Segment Start: Dataset records
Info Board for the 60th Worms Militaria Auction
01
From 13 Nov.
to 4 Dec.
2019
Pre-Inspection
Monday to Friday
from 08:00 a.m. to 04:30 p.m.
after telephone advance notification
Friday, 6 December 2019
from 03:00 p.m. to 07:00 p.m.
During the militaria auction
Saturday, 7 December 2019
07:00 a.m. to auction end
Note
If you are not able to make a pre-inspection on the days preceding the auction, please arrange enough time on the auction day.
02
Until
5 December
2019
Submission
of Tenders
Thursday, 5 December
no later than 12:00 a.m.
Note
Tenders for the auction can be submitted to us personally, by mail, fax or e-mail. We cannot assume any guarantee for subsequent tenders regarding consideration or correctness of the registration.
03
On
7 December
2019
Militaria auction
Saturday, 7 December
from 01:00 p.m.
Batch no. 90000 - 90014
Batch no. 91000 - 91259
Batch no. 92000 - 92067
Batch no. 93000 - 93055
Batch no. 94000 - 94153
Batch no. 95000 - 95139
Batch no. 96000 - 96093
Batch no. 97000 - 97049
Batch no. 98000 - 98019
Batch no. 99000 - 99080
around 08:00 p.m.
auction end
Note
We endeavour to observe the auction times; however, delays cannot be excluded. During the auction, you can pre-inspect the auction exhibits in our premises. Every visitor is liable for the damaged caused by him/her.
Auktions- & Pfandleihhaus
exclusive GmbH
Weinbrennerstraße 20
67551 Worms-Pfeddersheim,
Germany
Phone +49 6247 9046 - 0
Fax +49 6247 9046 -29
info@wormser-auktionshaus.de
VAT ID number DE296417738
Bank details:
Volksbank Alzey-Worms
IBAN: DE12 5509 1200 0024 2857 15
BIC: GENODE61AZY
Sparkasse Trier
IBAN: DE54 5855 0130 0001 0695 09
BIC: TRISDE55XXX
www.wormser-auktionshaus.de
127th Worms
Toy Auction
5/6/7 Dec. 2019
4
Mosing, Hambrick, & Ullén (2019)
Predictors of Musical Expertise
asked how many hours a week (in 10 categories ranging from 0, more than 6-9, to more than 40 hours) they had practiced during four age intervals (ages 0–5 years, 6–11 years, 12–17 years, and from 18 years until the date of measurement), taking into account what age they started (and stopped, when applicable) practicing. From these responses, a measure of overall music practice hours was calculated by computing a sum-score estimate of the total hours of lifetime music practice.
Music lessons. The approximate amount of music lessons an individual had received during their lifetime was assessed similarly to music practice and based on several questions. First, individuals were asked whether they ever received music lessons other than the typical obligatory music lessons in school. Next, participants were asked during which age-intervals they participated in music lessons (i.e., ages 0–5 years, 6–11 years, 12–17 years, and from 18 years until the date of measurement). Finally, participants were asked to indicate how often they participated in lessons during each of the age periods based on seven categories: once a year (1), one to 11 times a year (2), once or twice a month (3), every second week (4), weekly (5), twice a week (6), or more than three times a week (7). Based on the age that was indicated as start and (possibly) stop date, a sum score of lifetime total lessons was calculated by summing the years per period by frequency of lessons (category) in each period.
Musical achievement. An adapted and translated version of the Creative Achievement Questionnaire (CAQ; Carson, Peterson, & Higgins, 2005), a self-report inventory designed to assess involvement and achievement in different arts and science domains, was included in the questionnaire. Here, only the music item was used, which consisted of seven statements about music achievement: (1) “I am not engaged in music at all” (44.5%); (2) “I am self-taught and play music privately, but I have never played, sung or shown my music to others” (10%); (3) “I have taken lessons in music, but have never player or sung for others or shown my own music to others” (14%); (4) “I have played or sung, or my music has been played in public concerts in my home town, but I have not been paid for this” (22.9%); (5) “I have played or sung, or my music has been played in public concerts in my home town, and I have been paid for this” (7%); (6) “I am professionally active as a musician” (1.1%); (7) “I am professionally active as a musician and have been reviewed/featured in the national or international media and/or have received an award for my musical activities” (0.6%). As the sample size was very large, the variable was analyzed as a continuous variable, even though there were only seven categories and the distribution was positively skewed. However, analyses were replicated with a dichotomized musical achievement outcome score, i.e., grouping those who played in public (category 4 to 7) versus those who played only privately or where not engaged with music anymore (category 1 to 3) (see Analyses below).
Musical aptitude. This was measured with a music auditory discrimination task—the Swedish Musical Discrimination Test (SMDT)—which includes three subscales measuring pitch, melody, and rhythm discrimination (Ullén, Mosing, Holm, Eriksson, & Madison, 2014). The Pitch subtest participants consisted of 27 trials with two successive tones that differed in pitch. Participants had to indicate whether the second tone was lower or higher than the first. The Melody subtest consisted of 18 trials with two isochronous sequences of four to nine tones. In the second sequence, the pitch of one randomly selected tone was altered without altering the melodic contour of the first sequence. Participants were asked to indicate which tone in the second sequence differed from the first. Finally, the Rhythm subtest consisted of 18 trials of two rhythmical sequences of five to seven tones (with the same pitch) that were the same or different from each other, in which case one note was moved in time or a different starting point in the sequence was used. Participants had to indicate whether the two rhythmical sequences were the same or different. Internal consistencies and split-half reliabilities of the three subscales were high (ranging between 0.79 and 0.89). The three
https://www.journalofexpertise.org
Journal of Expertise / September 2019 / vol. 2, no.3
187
Segment End: Dataset records
About this exercise.
Copy every record above out again, word for word.

Result of the exercise.
Info Board for the 60th Worms Militaria Auction
01
From 13 Nov.
to 4 Dec.
2019
Pre-Inspection
Monday to Friday
from 08:00 a.m. to 04:30 p.m.
after telephone advance notification
Friday, 6 December 2019
from 03:00 p.m. to 07:00 p.m.
During the militaria auction
Saturday, 7 December 2019
07:00 a.m. to auction end
Note
If you are not able to make a pre-inspection on the days preceding the auction, please arrange enough time on the auction day.
02
Until
5 December
2019
Submission
of Tenders
Thursday, 5 December
no later than 12:00 a.m.
Note
Tenders for the auction can be submitted to us personally, by mail, fax or e-mail. We cannot assume any guarantee for subsequent tenders regarding consideration or correctness of the registration.
03
On
7 December
2019
Militaria auction
Saturday, 7 December
from 01:00 p.m.
Batch no. 90000 - 90014
Batch no. 91000 - 91259
Batch no. 92000 - 92067
Batch no. 93000 - 93055
Batch no. 94000 - 94153
Batch no. 95000 - 95139
Batch no. 96000 - 96093
Batch no. 97000 - 97049
Batch no. 98000 - 98019
Batch no. 99000 - 99080
around 08:00 p.m.
auction end
Note
We endeavour to observe the auction times; however, delays cannot be excluded. During the auction, you can pre-inspect the auction exhibits in our premises. Every visitor is liable for the damaged caused by him/her.
Auktions- & Pfandleihhaus
exclusive GmbH
Weinbrennerstraße 20
67551 Worms-Pfeddersheim,
Germany
Phone +49 6247 9046 - 0
Fax +49 6247 9046 -29
info@wormser-auktionshaus.de
VAT ID number DE296417738
Bank details:
Volksbank Alzey-Worms
IBAN: DE12 5509 1200 0024 2857 15
BIC: GENODE61AZY
Sparkasse Trier
IBAN: DE54 5855 0130 0001 0695 09
BIC: TRISDE55XXX
www.wormser-auktionshaus.de
127th Worms
Toy Auction
5/6/7 Dec. 2019
4
Mosing, Hambrick, & Ullén (2019)
Predictors of Musical Expertise
asked how many hours a week (in 10 categories ranging from 0, more than 6-9, to more than 40 hours) they had practiced during four age intervals (ages 0–5 years, 6–11 years, 12–17 years, and from 18 years until the date of measurement), taking into account what age they started (and stopped, when applicable) practicing. From these responses, a measure of overall music practice hours was calculated by computing a sum-score estimate of the total hours of lifetime music practice.
Music lessons. The approximate amount of music lessons an individual had received during their lifetime was assessed similarly to music practice and based on several questions. First, individuals were asked whether they ever received music lessons other than the typical obligatory music lessons in school. Next, participants were asked during which age-intervals they participated in music lessons (i.e., ages 0–5 years, 6–11 years, 12–17 years, and from 18 years until the date of measurement). Finally, participants were asked to indicate how often they participated in lessons during each of the age periods based on seven categories: once a year (1), one to 11 times a year (2), once or twice a month (3), every second week (4), weekly (5), twice a week (6), or more than three times a week (7). Based on the age that was indicated as start and (possibly) stop date, a sum score of lifetime total lessons was calculated by summing the years per period by frequency of lessons (category) in each period.
Musical achievement. An adapted and translated version of the Creative Achievement Questionnaire (CAQ; Carson, Peterson, & Higgins, 2005), a self-report inventory designed to assess involvement and achievement in different arts and science domains, was included in the questionnaire. Here, only the music item was used, which consisted of seven statements about music achievement: (1) “I am not engaged in music at all” (44.5%); (2) “I am self-taught and play music privately, but I have never played, sung or shown my music to others” (10%); (3) “I have taken lessons in music, but have never player or sung for others or shown my own music to others” (14%); (4) “I have played or sung, or my music has been played in public concerts in my home town, but I have not been paid for this” (22.9%); (5) “I have played or sung, or my music has been played in public concerts in my home town, and I have been paid for this” (7%); (6) “I am professionally active as a musician” (1.1%); (7) “I am professionally active as a musician and have been reviewed/featured in the national or international media and/or have received an award for my musical activities” (0.6%). As the sample size was very large, the variable was analyzed as a continuous variable, even though there were only seven categories and the distribution was positively skewed. However, analyses were replicated with a dichotomized musical achievement outcome score, i.e., grouping those who played in public (category 4 to 7) versus those who played only privately or where not engaged with music anymore (category 1 to 3) (see Analyses below).
Musical aptitude. This was measured with a music auditory discrimination task—the Swedish Musical Discrimination Test (SMDT)—which includes three subscales measuring pitch, melody, and rhythm discrimination (Ullén, Mosing, Holm, Eriksson, & Madison, 2014). The Pitch subtest participants consisted of 27 trials with two successive tones that differed in pitch. Participants had to indicate whether the second tone was lower or higher than the first. The Melody subtest consisted of 18 trials with two isochronous sequences of four to nine tones. In the second sequence, the pitch of one randomly selected tone was altered without altering the melodic contour of the first sequence. Participants were asked to indicate which tone in the second sequence differed from the first. Finally, the Rhythm subtest consisted of 18 trials of two rhythmical sequences of five to seven tones (with the same pitch) that were the same or different from each other, in which case one note was moved in time or a different starting point in the sequence was used. Participants had to indicate whether the two rhythmical sequences were the same or different. Internal consistencies and split-half reliabilities of the three subscales were high (ranging between 0.79 and 0.89). The three
https://www.journalofexpertise.org
Journal of Expertise / September 2019 / vol. 2, no.3
187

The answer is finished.